Work instructions »
Show every line of the data that includes the word "study".

Excerpted records »

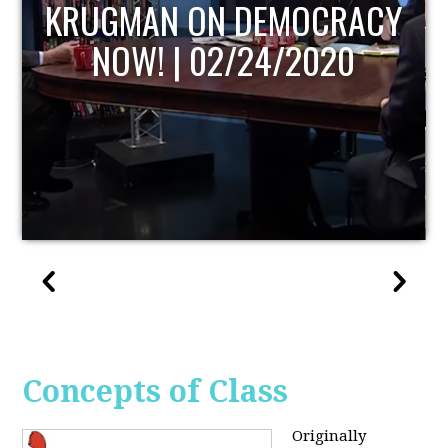
UPDATE
Concepts of Class
Originally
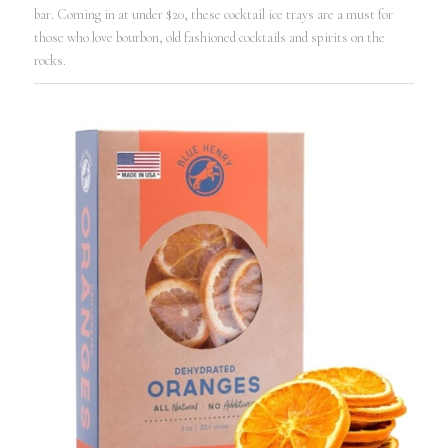
bar. Coming in at under $20, these cocktail ice trays are a must for
those who love bourbon, old fashioned cocktails and spirits on the
rocks.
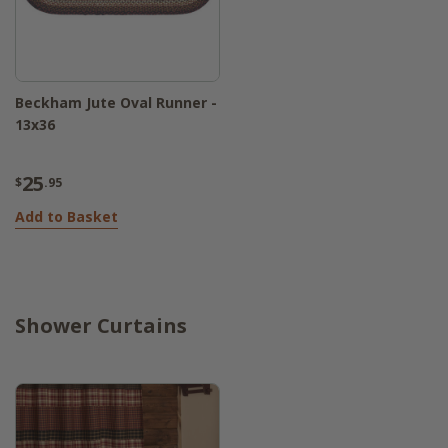
Beckham Jute Oval Runner -
13x36
25
$
.95
Add to Basket
Shower Curtains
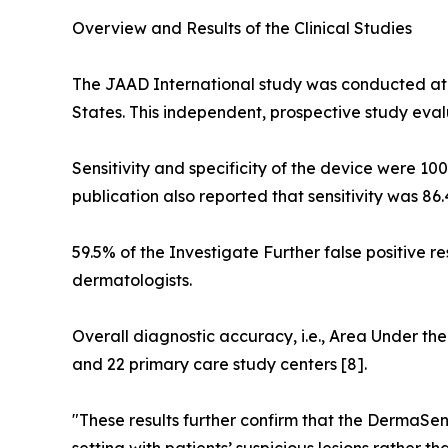
Overview and Results of the Clinical Studies
The JAAD International study was conducted at 
States. This independent, prospective study eva
Sensitivity and specificity of the device were 10
publication also reported that sensitivity was 86
59.5% of the Investigate Further false positive re
dermatologists.
Overall diagnostic accuracy, i.e., Area Under the
and 22 primary care study centers [8].
"These results further confirm that the DermaSe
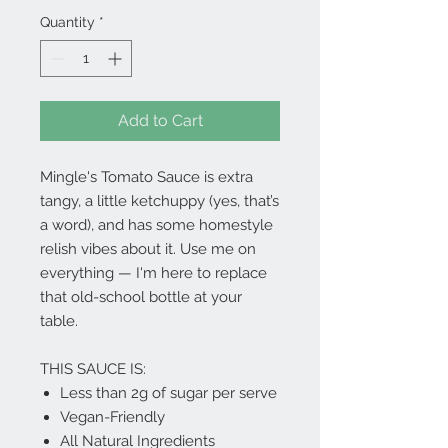
Quantity
*
Add to Cart
Mingle's Tomato Sauce is extra
tangy, a little ketchuppy (yes, that’s
a word), and has some homestyle
relish vibes about it. Use me on
everything — I'm here to replace
that old-school bottle at your
table.
THIS SAUCE IS:
Less than 2g of sugar per serve
Vegan-Friendly
All Natural Ingredients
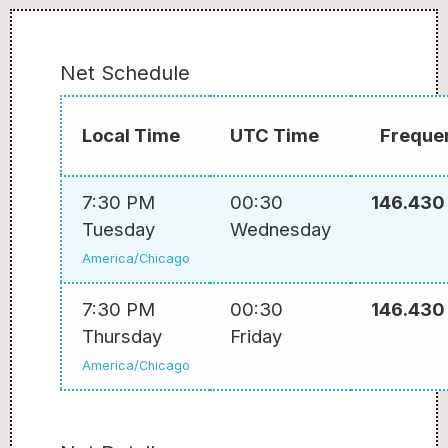
Net Schedule
Local Time
UTC Time
Freque
7:30 PM
00:30
146.430
Tuesday
Wednesday
America/Chicago
7:30 PM
00:30
146.430
Thursday
Friday
America/Chicago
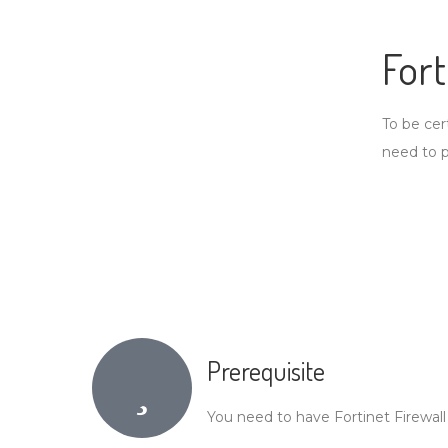
For
To be cer
need to 
Prerequisite
You need to have Fortinet Firewall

Answer to the problem »
The JAAD International study was conducted at 
States. This independent, prospective study eva
and 22 primary care study centers [8].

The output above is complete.